Bateau de grand voyage

 Alternateur

Introduction
Solutions pour le courriel
Utilisation de bilan
Le matériel nécessaire
FAQ
Conclusion
Liens

Maj : 15/12/05

Abstract :
Electricity is a big problem on board. We have a lot of devices and an important need of energy. It is necessary to fix ideas for preparing a boat with the good values of storage, there is no other way than batteries and how to charge them, and these options are more opened. Too much is heavy and expensive but less generate a lot of constraints and kill the dream.

Résumé :
L’électricité est un gros problème à bord. Nous avons un tas de matériel et un besoin important d’énergie. Il est nécessaire de fixer les idées pour préparer un bateau, avec les bonnes valeurs de stockage, il n’y a pas d’autres choix que les batteries, et comment les charger, ces options sont plus ouvertes. Trop fort est lourd et cher, trop faible génère un lot de contraintes et tue le rêve.

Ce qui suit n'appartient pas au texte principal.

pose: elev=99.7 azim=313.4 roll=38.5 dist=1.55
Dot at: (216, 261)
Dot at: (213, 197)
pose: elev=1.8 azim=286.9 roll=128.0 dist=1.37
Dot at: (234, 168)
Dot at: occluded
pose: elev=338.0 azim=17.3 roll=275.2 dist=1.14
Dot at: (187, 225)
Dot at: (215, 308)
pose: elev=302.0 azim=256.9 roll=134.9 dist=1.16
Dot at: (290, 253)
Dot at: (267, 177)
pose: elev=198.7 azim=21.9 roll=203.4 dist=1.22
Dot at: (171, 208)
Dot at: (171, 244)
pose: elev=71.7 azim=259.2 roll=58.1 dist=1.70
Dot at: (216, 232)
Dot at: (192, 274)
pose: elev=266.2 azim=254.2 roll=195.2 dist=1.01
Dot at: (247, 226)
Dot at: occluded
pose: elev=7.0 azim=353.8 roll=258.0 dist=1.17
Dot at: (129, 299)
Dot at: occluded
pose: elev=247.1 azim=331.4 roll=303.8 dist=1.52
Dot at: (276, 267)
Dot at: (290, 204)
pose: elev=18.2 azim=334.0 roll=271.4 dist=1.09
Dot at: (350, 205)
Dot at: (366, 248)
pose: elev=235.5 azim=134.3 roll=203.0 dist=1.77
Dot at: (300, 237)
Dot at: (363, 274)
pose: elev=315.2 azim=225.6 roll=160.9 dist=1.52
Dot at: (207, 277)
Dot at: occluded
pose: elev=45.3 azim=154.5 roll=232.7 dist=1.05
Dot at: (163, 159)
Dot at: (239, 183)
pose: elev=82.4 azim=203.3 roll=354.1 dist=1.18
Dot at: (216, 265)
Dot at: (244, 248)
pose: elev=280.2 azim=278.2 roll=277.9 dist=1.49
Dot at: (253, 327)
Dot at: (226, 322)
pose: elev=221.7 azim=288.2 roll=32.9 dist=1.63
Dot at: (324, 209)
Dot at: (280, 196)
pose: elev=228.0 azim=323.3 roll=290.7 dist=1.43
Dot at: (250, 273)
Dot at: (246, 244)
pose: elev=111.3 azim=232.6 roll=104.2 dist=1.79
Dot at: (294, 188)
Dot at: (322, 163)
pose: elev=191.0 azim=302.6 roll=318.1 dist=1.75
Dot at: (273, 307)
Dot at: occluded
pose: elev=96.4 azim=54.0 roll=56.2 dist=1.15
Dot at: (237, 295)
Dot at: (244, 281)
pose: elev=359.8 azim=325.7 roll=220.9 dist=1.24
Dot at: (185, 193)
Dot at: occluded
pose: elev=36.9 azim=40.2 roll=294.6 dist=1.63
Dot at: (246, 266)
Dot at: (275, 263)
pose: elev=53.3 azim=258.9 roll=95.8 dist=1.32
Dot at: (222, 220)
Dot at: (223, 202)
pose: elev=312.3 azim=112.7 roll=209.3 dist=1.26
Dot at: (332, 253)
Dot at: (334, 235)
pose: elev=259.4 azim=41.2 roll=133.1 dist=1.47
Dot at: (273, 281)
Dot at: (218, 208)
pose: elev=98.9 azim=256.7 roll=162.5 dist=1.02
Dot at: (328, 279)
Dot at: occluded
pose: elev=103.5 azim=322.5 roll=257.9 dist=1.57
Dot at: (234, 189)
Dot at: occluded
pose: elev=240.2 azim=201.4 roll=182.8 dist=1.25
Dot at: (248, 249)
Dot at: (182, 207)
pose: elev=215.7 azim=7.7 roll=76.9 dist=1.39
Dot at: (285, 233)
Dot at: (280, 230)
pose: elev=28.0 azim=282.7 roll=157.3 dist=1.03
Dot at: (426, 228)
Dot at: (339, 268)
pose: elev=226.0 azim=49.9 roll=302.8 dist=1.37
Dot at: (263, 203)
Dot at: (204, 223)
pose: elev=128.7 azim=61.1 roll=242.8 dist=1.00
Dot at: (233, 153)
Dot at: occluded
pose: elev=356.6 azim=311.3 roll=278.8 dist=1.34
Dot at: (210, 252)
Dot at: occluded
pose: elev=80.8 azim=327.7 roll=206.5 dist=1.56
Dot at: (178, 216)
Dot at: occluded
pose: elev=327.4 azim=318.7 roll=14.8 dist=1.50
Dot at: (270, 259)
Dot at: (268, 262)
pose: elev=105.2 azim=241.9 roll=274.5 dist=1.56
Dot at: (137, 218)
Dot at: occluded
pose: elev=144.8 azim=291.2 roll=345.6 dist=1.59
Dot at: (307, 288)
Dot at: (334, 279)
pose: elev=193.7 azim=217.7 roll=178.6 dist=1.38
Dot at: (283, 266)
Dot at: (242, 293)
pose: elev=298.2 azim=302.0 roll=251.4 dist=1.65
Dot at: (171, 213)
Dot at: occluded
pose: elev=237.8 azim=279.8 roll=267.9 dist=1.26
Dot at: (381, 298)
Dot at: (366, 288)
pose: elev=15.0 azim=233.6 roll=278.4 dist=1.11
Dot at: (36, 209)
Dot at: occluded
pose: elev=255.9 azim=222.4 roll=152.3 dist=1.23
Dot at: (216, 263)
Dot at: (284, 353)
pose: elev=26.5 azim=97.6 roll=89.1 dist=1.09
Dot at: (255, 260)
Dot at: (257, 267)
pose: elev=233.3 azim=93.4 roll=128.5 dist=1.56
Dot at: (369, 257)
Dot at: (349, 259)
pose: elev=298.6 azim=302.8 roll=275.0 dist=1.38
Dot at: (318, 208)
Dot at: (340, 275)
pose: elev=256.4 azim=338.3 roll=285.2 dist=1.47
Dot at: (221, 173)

Introduction, les stratégies énergétiques

Nous allons traiter dans cette page des besoins en électricité d’après l’expérience acquise sur le catamaran de 50 pieds Itzamma qui croise à l’année dans les Antilles avec entre 2 à 10 personnes à bord.

Les croisières sur nos côtes européennes impliquent des spécifications très différentes, le bateau est souvent à quai avec eau et électricité, cela est exceptionnel aux Antilles. Il faut donc produire son eau et son électricité.
Nous allons envisager tous d'abord les trois possibilités, qui sont les orientations stratégiques de la politique énergétique du bord, choisir ce qui consomme et ce qui alimente.

Pour commencer, une pensée philosophico-énergético-vélocipédique, attribuée probablement à Conficius :
Plus tu pédales moins vite, moins tu vas plus vite et réciproquement…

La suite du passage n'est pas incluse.